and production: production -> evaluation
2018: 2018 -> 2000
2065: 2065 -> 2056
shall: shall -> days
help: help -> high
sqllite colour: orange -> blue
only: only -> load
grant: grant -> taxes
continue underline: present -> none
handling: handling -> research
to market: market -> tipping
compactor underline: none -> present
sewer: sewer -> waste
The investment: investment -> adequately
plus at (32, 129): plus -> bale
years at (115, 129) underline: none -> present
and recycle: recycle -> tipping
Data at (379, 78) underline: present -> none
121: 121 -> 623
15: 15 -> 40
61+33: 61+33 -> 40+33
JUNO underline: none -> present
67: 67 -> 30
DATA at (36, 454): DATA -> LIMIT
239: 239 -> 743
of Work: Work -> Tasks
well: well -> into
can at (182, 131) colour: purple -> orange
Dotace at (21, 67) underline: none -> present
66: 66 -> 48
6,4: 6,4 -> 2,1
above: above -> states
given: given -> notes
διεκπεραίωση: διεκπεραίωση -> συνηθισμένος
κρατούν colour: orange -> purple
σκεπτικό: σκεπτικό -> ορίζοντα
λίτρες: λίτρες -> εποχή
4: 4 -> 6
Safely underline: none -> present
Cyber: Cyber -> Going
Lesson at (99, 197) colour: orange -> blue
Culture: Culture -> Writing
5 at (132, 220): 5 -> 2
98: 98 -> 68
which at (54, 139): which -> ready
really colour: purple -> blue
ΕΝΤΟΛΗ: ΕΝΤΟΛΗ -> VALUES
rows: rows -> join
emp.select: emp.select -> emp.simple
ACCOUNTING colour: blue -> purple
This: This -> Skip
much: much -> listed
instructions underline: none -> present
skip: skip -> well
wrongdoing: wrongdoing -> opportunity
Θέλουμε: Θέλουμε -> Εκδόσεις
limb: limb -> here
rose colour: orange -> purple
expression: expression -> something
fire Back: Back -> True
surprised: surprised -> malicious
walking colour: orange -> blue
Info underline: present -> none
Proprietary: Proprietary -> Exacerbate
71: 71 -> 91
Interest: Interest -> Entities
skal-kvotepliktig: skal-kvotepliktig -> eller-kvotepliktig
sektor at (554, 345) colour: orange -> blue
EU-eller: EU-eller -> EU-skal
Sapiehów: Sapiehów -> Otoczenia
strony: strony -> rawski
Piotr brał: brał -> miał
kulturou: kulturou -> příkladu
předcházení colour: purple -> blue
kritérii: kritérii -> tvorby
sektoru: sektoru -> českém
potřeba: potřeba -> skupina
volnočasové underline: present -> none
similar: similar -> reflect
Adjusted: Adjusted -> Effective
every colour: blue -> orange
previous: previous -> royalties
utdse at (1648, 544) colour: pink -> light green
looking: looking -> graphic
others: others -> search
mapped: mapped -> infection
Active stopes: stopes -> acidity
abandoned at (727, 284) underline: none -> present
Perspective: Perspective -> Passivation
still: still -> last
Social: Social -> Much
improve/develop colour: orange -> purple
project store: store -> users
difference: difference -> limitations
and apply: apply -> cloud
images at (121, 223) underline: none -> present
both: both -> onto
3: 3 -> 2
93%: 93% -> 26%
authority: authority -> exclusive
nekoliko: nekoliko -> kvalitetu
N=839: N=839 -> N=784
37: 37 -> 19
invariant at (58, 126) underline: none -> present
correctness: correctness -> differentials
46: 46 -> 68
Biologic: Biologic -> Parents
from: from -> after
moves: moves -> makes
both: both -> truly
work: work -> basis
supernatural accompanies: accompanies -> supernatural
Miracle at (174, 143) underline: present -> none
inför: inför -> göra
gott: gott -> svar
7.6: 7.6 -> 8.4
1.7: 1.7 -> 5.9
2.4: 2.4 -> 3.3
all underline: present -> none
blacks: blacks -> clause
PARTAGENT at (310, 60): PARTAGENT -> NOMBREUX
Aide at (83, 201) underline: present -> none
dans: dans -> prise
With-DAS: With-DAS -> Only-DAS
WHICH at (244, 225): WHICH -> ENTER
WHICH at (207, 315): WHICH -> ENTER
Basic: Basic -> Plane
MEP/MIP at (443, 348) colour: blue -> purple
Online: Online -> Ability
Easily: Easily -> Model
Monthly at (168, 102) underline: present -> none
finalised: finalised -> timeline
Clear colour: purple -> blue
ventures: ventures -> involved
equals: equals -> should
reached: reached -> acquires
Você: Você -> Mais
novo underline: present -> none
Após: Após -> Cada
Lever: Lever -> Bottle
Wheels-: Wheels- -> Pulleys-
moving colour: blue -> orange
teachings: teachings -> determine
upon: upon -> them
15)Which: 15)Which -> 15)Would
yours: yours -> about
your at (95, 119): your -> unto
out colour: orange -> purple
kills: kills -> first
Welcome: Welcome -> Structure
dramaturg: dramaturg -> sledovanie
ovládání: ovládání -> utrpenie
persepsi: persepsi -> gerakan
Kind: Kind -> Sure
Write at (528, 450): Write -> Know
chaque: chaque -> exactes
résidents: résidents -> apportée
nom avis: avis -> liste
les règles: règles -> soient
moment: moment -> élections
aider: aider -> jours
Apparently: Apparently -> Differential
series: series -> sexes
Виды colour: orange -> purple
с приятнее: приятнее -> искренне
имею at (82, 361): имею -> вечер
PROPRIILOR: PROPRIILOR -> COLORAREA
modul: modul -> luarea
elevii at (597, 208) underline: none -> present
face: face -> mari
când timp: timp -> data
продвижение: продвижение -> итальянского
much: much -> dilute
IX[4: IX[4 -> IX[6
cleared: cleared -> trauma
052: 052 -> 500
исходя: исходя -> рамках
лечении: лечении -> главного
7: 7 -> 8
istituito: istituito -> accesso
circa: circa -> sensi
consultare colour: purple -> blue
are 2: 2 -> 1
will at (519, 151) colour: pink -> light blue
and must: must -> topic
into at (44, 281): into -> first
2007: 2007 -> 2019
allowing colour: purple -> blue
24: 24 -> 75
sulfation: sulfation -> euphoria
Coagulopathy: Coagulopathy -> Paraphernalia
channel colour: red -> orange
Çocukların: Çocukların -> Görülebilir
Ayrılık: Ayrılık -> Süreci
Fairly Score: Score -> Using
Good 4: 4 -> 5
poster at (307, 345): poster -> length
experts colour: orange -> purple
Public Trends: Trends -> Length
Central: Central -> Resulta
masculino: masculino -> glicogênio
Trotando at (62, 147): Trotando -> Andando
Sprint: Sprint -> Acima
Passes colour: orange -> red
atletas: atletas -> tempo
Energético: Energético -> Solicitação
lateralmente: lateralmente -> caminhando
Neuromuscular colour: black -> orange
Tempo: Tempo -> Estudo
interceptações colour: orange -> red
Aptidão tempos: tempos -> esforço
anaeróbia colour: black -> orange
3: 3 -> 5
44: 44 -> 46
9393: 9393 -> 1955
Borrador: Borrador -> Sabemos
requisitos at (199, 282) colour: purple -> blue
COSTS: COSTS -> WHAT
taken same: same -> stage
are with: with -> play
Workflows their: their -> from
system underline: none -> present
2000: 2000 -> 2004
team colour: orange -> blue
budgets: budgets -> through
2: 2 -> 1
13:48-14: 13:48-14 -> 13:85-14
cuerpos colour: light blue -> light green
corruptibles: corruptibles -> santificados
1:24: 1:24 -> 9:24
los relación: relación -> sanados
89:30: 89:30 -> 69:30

• _Direction_
Can you write out every line of the items above, from first to last, without changing a single character?

• _Exercise solution_
and production: production -> evaluation
2018: 2018 -> 2000
2065: 2065 -> 2056
shall: shall -> days
help: help -> high
sqllite colour: orange -> blue
only: only -> load
grant: grant -> taxes
continue underline: present -> none
handling: handling -> research
to market: market -> tipping
compactor underline: none -> present
sewer: sewer -> waste
The investment: investment -> adequately
plus at (32, 129): plus -> bale
years at (115, 129) underline: none -> present
and recycle: recycle -> tipping
Data at (379, 78) underline: present -> none
121: 121 -> 623
15: 15 -> 40
61+33: 61+33 -> 40+33
JUNO underline: none -> present
67: 67 -> 30
DATA at (36, 454): DATA -> LIMIT
239: 239 -> 743
of Work: Work -> Tasks
well: well -> into
can at (182, 131) colour: purple -> orange
Dotace at (21, 67) underline: none -> present
66: 66 -> 48
6,4: 6,4 -> 2,1
above: above -> states
given: given -> notes
διεκπεραίωση: διεκπεραίωση -> συνηθισμένος
κρατούν colour: orange -> purple
σκεπτικό: σκεπτικό -> ορίζοντα
λίτρες: λίτρες -> εποχή
4: 4 -> 6
Safely underline: none -> present
Cyber: Cyber -> Going
Lesson at (99, 197) colour: orange -> blue
Culture: Culture -> Writing
5 at (132, 220): 5 -> 2
98: 98 -> 68
which at (54, 139): which -> ready
really colour: purple -> blue
ΕΝΤΟΛΗ: ΕΝΤΟΛΗ -> VALUES
rows: rows -> join
emp.select: emp.select -> emp.simple
ACCOUNTING colour: blue -> purple
This: This -> Skip
much: much -> listed
instructions underline: none -> present
skip: skip -> well
wrongdoing: wrongdoing -> opportunity
Θέλουμε: Θέλουμε -> Εκδόσεις
limb: limb -> here
rose colour: orange -> purple
expression: expression -> something
fire Back: Back -> True
surprised: surprised -> malicious
walking colour: orange -> blue
Info underline: present -> none
Proprietary: Proprietary -> Exacerbate
71: 71 -> 91
Interest: Interest -> Entities
skal-kvotepliktig: skal-kvotepliktig -> eller-kvotepliktig
sektor at (554, 345) colour: orange -> blue
EU-eller: EU-eller -> EU-skal
Sapiehów: Sapiehów -> Otoczenia
strony: strony -> rawski
Piotr brał: brał -> miał
kulturou: kulturou -> příkladu
předcházení colour: purple -> blue
kritérii: kritérii -> tvorby
sektoru: sektoru -> českém
potřeba: potřeba -> skupina
volnočasové underline: present -> none
similar: similar -> reflect
Adjusted: Adjusted -> Effective
every colour: blue -> orange
previous: previous -> royalties
utdse at (1648, 544) colour: pink -> light green
looking: looking -> graphic
others: others -> search
mapped: mapped -> infection
Active stopes: stopes -> acidity
abandoned at (727, 284) underline: none -> present
Perspective: Perspective -> Passivation
still: still -> last
Social: Social -> Much
improve/develop colour: orange -> purple
project store: store -> users
difference: difference -> limitations
and apply: apply -> cloud
images at (121, 223) underline: none -> present
both: both -> onto
3: 3 -> 2
93%: 93% -> 26%
authority: authority -> exclusive
nekoliko: nekoliko -> kvalitetu
N=839: N=839 -> N=784
37: 37 -> 19
invariant at (58, 126) underline: none -> present
correctness: correctness -> differentials
46: 46 -> 68
Biologic: Biologic -> Parents
from: from -> after
moves: moves -> makes
both: both -> truly
work: work -> basis
supernatural accompanies: accompanies -> supernatural
Miracle at (174, 143) underline: present -> none
inför: inför -> göra
gott: gott -> svar
7.6: 7.6 -> 8.4
1.7: 1.7 -> 5.9
2.4: 2.4 -> 3.3
all underline: present -> none
blacks: blacks -> clause
PARTAGENT at (310, 60): PARTAGENT -> NOMBREUX
Aide at (83, 201) underline: present -> none
dans: dans -> prise
With-DAS: With-DAS -> Only-DAS
WHICH at (244, 225): WHICH -> ENTER
WHICH at (207, 315): WHICH -> ENTER
Basic: Basic -> Plane
MEP/MIP at (443, 348) colour: blue -> purple
Online: Online -> Ability
Easily: Easily -> Model
Monthly at (168, 102) underline: present -> none
finalised: finalised -> timeline
Clear colour: purple -> blue
ventures: ventures -> involved
equals: equals -> should
reached: reached -> acquires
Você: Você -> Mais
novo underline: present -> none
Após: Após -> Cada
Lever: Lever -> Bottle
Wheels-: Wheels- -> Pulleys-
moving colour: blue -> orange
teachings: teachings -> determine
upon: upon -> them
15)Which: 15)Which -> 15)Would
yours: yours -> about
your at (95, 119): your -> unto
out colour: orange -> purple
kills: kills -> first
Welcome: Welcome -> Structure
dramaturg: dramaturg -> sledovanie
ovládání: ovládání -> utrpenie
persepsi: persepsi -> gerakan
Kind: Kind -> Sure
Write at (528, 450): Write -> Know
chaque: chaque -> exactes
résidents: résidents -> apportée
nom avis: avis -> liste
les règles: règles -> soient
moment: moment -> élections
aider: aider -> jours
Apparently: Apparently -> Differential
series: series -> sexes
Виды colour: orange -> purple
с приятнее: приятнее -> искренне
имею at (82, 361): имею -> вечер
PROPRIILOR: PROPRIILOR -> COLORAREA
modul: modul -> luarea
elevii at (597, 208) underline: none -> present
face: face -> mari
când timp: timp -> data
продвижение: продвижение -> итальянского
much: much -> dilute
IX[4: IX[4 -> IX[6
cleared: cleared -> trauma
052: 052 -> 500
исходя: исходя -> рамках
лечении: лечении -> главного
7: 7 -> 8
istituito: istituito -> accesso
circa: circa -> sensi
consultare colour: purple -> blue
are 2: 2 -> 1
will at (519, 151) colour: pink -> light blue
and must: must -> topic
into at (44, 281): into -> first
2007: 2007 -> 2019
allowing colour: purple -> blue
24: 24 -> 75
sulfation: sulfation -> euphoria
Coagulopathy: Coagulopathy -> Paraphernalia
channel colour: red -> orange
Çocukların: Çocukların -> Görülebilir
Ayrılık: Ayrılık -> Süreci
Fairly Score: Score -> Using
Good 4: 4 -> 5
poster at (307, 345): poster -> length
experts colour: orange -> purple
Public Trends: Trends -> Length
Central: Central -> Resulta
masculino: masculino -> glicogênio
Trotando at (62, 147): Trotando -> Andando
Sprint: Sprint -> Acima
Passes colour: orange -> red
atletas: atletas -> tempo
Energético: Energético -> Solicitação
lateralmente: lateralmente -> caminhando
Neuromuscular colour: black -> orange
Tempo: Tempo -> Estudo
interceptações colour: orange -> red
Aptidão tempos: tempos -> esforço
anaeróbia colour: black -> orange
3: 3 -> 5
44: 44 -> 46
9393: 9393 -> 1955
Borrador: Borrador -> Sabemos
requisitos at (199, 282) colour: purple -> blue
COSTS: COSTS -> WHAT
taken same: same -> stage
are with: with -> play
Workflows their: their -> from
system underline: none -> present
2000: 2000 -> 2004
team colour: orange -> blue
budgets: budgets -> through
2: 2 -> 1
13:48-14: 13:48-14 -> 13:85-14
cuerpos colour: light blue -> light green
corruptibles: corruptibles -> santificados
1:24: 1:24 -> 9:24
los relación: relación -> sanados
89:30: 89:30 -> 69:30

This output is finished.